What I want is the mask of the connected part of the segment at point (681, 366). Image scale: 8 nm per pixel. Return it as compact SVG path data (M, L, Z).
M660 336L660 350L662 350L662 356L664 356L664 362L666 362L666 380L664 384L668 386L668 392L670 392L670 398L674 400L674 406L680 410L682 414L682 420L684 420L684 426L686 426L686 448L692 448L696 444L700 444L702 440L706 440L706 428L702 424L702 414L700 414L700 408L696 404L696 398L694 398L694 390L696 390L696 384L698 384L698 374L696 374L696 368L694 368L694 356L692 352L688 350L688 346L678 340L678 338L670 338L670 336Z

---

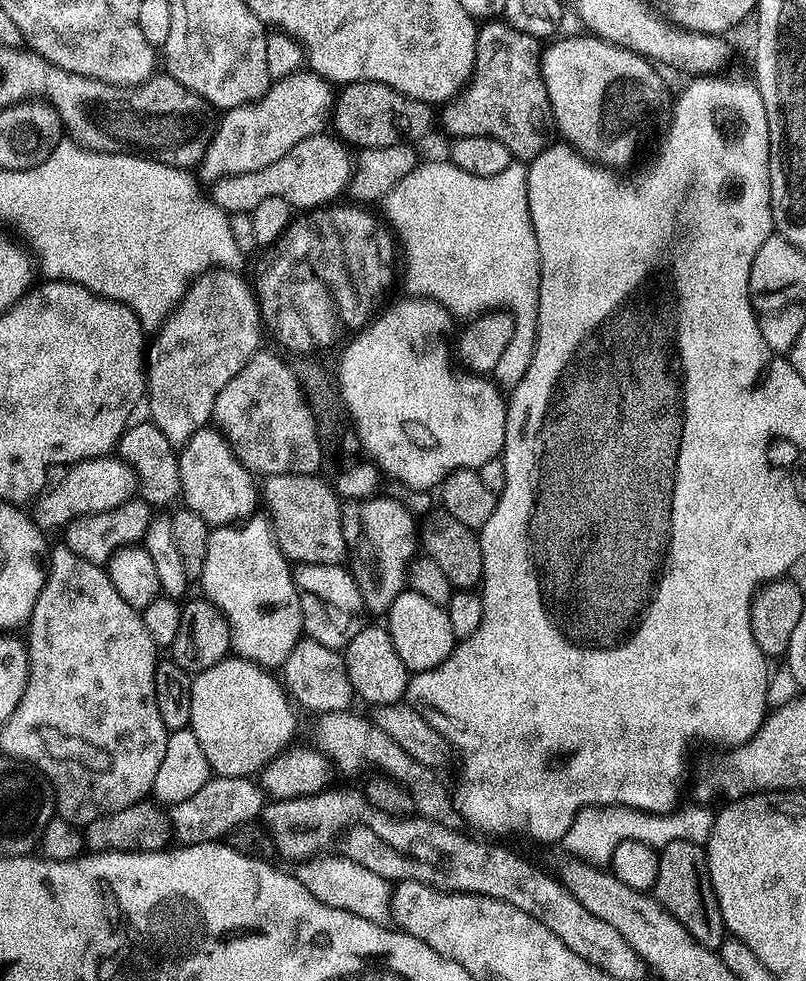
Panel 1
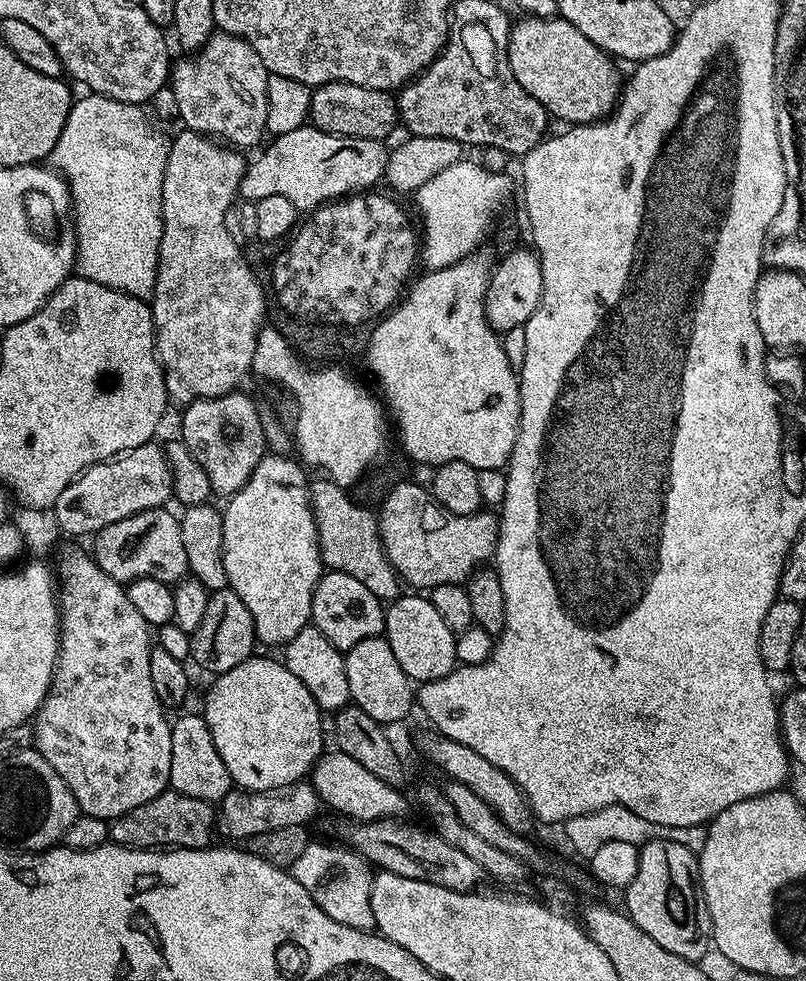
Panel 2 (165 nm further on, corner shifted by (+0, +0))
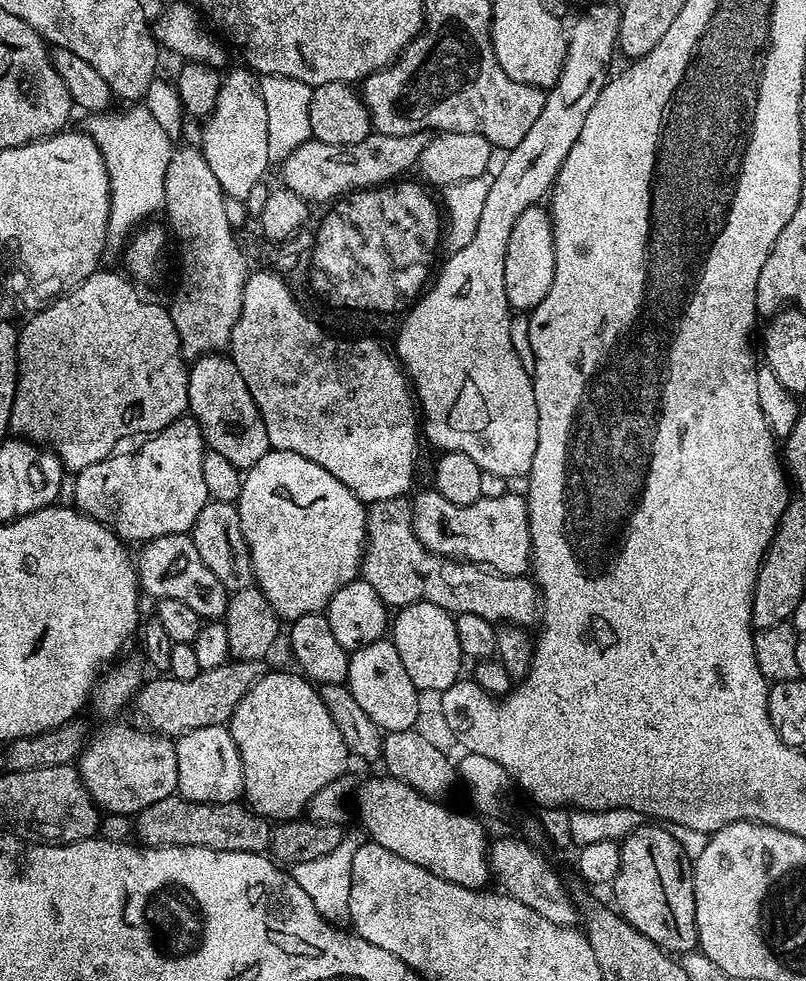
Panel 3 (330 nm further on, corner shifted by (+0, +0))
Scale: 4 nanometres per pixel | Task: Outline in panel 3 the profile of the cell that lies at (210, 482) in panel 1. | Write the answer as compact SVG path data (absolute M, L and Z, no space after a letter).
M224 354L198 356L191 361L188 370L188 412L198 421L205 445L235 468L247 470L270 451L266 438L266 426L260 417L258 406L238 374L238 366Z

Brief => All lines holding the word "shifted" must be copied from the data.

Task solution =>
Panel 2 (165 nm further on, corner shifted by (+0, +0))
Panel 3 (330 nm further on, corner shifted by (+0, +0))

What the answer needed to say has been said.